» PROBLEM
Please repeat all of the entries below word for word, line by line.

» SUPPLIED RECORDS
[Begin]
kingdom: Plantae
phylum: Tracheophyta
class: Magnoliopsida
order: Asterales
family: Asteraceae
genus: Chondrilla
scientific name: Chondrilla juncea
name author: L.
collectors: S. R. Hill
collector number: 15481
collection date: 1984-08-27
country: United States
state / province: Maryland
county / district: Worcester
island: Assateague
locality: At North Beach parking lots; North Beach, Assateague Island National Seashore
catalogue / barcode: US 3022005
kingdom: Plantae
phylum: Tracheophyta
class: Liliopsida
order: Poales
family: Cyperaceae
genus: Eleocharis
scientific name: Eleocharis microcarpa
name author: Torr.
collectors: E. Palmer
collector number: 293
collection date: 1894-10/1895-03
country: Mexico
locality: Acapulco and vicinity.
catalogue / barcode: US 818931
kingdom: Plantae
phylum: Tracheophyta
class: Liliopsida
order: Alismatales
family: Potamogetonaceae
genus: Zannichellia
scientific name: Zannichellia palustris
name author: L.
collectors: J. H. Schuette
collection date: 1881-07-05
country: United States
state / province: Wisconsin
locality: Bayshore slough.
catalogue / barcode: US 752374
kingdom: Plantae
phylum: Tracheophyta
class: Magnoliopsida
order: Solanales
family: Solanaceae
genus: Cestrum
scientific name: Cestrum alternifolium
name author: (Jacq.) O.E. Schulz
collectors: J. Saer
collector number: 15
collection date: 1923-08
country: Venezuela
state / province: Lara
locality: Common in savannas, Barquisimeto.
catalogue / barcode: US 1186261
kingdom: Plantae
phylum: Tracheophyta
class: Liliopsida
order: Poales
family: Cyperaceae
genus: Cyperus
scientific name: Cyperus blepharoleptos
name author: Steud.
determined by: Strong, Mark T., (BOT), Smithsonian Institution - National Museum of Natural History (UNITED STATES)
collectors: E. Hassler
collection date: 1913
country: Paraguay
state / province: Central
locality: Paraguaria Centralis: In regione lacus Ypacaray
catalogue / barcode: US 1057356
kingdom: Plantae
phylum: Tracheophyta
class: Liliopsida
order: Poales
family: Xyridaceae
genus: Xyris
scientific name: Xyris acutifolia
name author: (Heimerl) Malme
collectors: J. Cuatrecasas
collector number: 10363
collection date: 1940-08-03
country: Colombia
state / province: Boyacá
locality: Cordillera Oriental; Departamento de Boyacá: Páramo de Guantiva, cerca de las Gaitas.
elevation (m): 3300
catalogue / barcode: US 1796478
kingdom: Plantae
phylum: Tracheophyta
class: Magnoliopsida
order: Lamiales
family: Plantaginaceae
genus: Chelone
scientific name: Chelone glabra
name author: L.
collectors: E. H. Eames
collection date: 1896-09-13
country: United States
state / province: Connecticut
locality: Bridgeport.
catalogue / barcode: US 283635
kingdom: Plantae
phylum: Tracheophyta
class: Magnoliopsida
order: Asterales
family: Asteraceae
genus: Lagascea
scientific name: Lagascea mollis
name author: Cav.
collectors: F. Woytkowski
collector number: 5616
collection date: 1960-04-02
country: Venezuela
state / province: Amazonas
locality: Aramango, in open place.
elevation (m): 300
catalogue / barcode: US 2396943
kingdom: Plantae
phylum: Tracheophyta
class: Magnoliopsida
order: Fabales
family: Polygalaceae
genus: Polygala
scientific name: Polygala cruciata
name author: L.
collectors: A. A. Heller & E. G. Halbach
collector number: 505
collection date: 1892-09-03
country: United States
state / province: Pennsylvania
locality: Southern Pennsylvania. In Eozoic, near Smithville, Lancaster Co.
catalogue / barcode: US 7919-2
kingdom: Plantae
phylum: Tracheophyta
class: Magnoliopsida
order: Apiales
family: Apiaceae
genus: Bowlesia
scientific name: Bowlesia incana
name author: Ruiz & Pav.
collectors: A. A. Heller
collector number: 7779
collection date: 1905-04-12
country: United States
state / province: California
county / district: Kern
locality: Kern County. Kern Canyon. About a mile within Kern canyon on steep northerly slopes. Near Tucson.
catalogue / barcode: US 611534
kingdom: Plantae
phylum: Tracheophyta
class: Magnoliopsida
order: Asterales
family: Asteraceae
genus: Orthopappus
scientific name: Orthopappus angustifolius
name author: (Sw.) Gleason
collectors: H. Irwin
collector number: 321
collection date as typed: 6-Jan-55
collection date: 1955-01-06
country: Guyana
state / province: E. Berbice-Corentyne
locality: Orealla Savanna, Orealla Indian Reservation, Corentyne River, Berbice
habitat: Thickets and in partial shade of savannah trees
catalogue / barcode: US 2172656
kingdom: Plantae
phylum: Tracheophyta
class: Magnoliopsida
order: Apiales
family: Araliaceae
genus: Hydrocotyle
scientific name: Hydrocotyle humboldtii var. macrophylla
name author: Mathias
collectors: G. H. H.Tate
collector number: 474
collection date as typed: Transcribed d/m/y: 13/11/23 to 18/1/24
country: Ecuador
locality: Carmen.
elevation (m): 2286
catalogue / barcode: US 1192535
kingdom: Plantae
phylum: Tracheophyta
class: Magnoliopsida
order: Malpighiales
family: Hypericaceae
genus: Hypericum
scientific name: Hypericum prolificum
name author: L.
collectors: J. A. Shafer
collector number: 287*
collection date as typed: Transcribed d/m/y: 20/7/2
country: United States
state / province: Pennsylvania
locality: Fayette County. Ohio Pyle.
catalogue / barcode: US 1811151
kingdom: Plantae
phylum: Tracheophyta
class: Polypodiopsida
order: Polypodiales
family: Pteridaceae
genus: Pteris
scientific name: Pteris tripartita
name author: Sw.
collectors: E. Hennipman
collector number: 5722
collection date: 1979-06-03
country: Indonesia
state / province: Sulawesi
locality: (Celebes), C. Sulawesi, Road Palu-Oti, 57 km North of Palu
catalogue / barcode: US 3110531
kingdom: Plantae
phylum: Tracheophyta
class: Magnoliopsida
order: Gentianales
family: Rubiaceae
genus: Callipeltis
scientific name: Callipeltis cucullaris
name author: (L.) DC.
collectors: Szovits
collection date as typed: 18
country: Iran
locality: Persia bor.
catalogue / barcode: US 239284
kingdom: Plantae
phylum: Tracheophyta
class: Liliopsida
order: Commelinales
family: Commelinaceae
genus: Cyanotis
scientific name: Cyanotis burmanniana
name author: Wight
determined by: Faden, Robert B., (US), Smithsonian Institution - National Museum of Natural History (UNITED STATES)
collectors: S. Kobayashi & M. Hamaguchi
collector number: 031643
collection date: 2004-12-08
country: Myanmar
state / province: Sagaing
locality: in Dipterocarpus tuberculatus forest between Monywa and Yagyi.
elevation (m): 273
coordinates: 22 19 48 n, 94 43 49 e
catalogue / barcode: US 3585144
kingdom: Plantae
[End]
» REPLY
kingdom: Plantae
phylum: Tracheophyta
class: Magnoliopsida
order: Asterales
family: Asteraceae
genus: Chondrilla
scientific name: Chondrilla juncea
name author: L.
collectors: S. R. Hill
collector number: 15481
collection date: 1984-08-27
country: United States
state / province: Maryland
county / district: Worcester
island: Assateague
locality: At North Beach parking lots; North Beach, Assateague Island National Seashore
catalogue / barcode: US 3022005
kingdom: Plantae
phylum: Tracheophyta
class: Liliopsida
order: Poales
family: Cyperaceae
genus: Eleocharis
scientific name: Eleocharis microcarpa
name author: Torr.
collectors: E. Palmer
collector number: 293
collection date: 1894-10/1895-03
country: Mexico
locality: Acapulco and vicinity.
catalogue / barcode: US 818931
kingdom: Plantae
phylum: Tracheophyta
class: Liliopsida
order: Alismatales
family: Potamogetonaceae
genus: Zannichellia
scientific name: Zannichellia palustris
name author: L.
collectors: J. H. Schuette
collection date: 1881-07-05
country: United States
state / province: Wisconsin
locality: Bayshore slough.
catalogue / barcode: US 752374
kingdom: Plantae
phylum: Tracheophyta
class: Magnoliopsida
order: Solanales
family: Solanaceae
genus: Cestrum
scientific name: Cestrum alternifolium
name author: (Jacq.) O.E. Schulz
collectors: J. Saer
collector number: 15
collection date: 1923-08
country: Venezuela
state / province: Lara
locality: Common in savannas, Barquisimeto.
catalogue / barcode: US 1186261
kingdom: Plantae
phylum: Tracheophyta
class: Liliopsida
order: Poales
family: Cyperaceae
genus: Cyperus
scientific name: Cyperus blepharoleptos
name author: Steud.
determined by: Strong, Mark T., (BOT), Smithsonian Institution - National Museum of Natural History (UNITED STATES)
collectors: E. Hassler
collection date: 1913
country: Paraguay
state / province: Central
locality: Paraguaria Centralis: In regione lacus Ypacaray
catalogue / barcode: US 1057356
kingdom: Plantae
phylum: Tracheophyta
class: Liliopsida
order: Poales
family: Xyridaceae
genus: Xyris
scientific name: Xyris acutifolia
name author: (Heimerl) Malme
collectors: J. Cuatrecasas
collector number: 10363
collection date: 1940-08-03
country: Colombia
state / province: Boyacá
locality: Cordillera Oriental; Departamento de Boyacá: Páramo de Guantiva, cerca de las Gaitas.
elevation (m): 3300
catalogue / barcode: US 1796478
kingdom: Plantae
phylum: Tracheophyta
class: Magnoliopsida
order: Lamiales
family: Plantaginaceae
genus: Chelone
scientific name: Chelone glabra
name author: L.
collectors: E. H. Eames
collection date: 1896-09-13
country: United States
state / province: Connecticut
locality: Bridgeport.
catalogue / barcode: US 283635
kingdom: Plantae
phylum: Tracheophyta
class: Magnoliopsida
order: Asterales
family: Asteraceae
genus: Lagascea
scientific name: Lagascea mollis
name author: Cav.
collectors: F. Woytkowski
collector number: 5616
collection date: 1960-04-02
country: Venezuela
state / province: Amazonas
locality: Aramango, in open place.
elevation (m): 300
catalogue / barcode: US 2396943
kingdom: Plantae
phylum: Tracheophyta
class: Magnoliopsida
order: Fabales
family: Polygalaceae
genus: Polygala
scientific name: Polygala cruciata
name author: L.
collectors: A. A. Heller & E. G. Halbach
collector number: 505
collection date: 1892-09-03
country: United States
state / province: Pennsylvania
locality: Southern Pennsylvania. In Eozoic, near Smithville, Lancaster Co.
catalogue / barcode: US 7919-2
kingdom: Plantae
phylum: Tracheophyta
class: Magnoliopsida
order: Apiales
family: Apiaceae
genus: Bowlesia
scientific name: Bowlesia incana
name author: Ruiz & Pav.
collectors: A. A. Heller
collector number: 7779
collection date: 1905-04-12
country: United States
state / province: California
county / district: Kern
locality: Kern County. Kern Canyon. About a mile within Kern canyon on steep northerly slopes. Near Tucson.
catalogue / barcode: US 611534
kingdom: Plantae
phylum: Tracheophyta
class: Magnoliopsida
order: Asterales
family: Asteraceae
genus: Orthopappus
scientific name: Orthopappus angustifolius
name author: (Sw.) Gleason
collectors: H. Irwin
collector number: 321
collection date as typed: 6-Jan-55
collection date: 1955-01-06
country: Guyana
state / province: E. Berbice-Corentyne
locality: Orealla Savanna, Orealla Indian Reservation, Corentyne River, Berbice
habitat: Thickets and in partial shade of savannah trees
catalogue / barcode: US 2172656
kingdom: Plantae
phylum: Tracheophyta
class: Magnoliopsida
order: Apiales
family: Araliaceae
genus: Hydrocotyle
scientific name: Hydrocotyle humboldtii var. macrophylla
name author: Mathias
collectors: G. H. H.Tate
collector number: 474
collection date as typed: Transcribed d/m/y: 13/11/23 to 18/1/24
country: Ecuador
locality: Carmen.
elevation (m): 2286
catalogue / barcode: US 1192535
kingdom: Plantae
phylum: Tracheophyta
class: Magnoliopsida
order: Malpighiales
family: Hypericaceae
genus: Hypericum
scientific name: Hypericum prolificum
name author: L.
collectors: J. A. Shafer
collector number: 287*
collection date as typed: Transcribed d/m/y: 20/7/2
country: United States
state / province: Pennsylvania
locality: Fayette County. Ohio Pyle.
catalogue / barcode: US 1811151
kingdom: Plantae
phylum: Tracheophyta
class: Polypodiopsida
order: Polypodiales
family: Pteridaceae
genus: Pteris
scientific name: Pteris tripartita
name author: Sw.
collectors: E. Hennipman
collector number: 5722
collection date: 1979-06-03
country: Indonesia
state / province: Sulawesi
locality: (Celebes), C. Sulawesi, Road Palu-Oti, 57 km North of Palu
catalogue / barcode: US 3110531
kingdom: Plantae
phylum: Tracheophyta
class: Magnoliopsida
order: Gentianales
family: Rubiaceae
genus: Callipeltis
scientific name: Callipeltis cucullaris
name author: (L.) DC.
collectors: Szovits
collection date as typed: 18
country: Iran
locality: Persia bor.
catalogue / barcode: US 239284
kingdom: Plantae
phylum: Tracheophyta
class: Liliopsida
order: Commelinales
family: Commelinaceae
genus: Cyanotis
scientific name: Cyanotis burmanniana
name author: Wight
determined by: Faden, Robert B., (US), Smithsonian Institution - National Museum of Natural History (UNITED STATES)
collectors: S. Kobayashi & M. Hamaguchi
collector number: 031643
collection date: 2004-12-08
country: Myanmar
state / province: Sagaing
locality: in Dipterocarpus tuberculatus forest between Monywa and Yagyi.
elevation (m): 273
coordinates: 22 19 48 n, 94 43 49 e
catalogue / barcode: US 3585144
kingdom: Plantae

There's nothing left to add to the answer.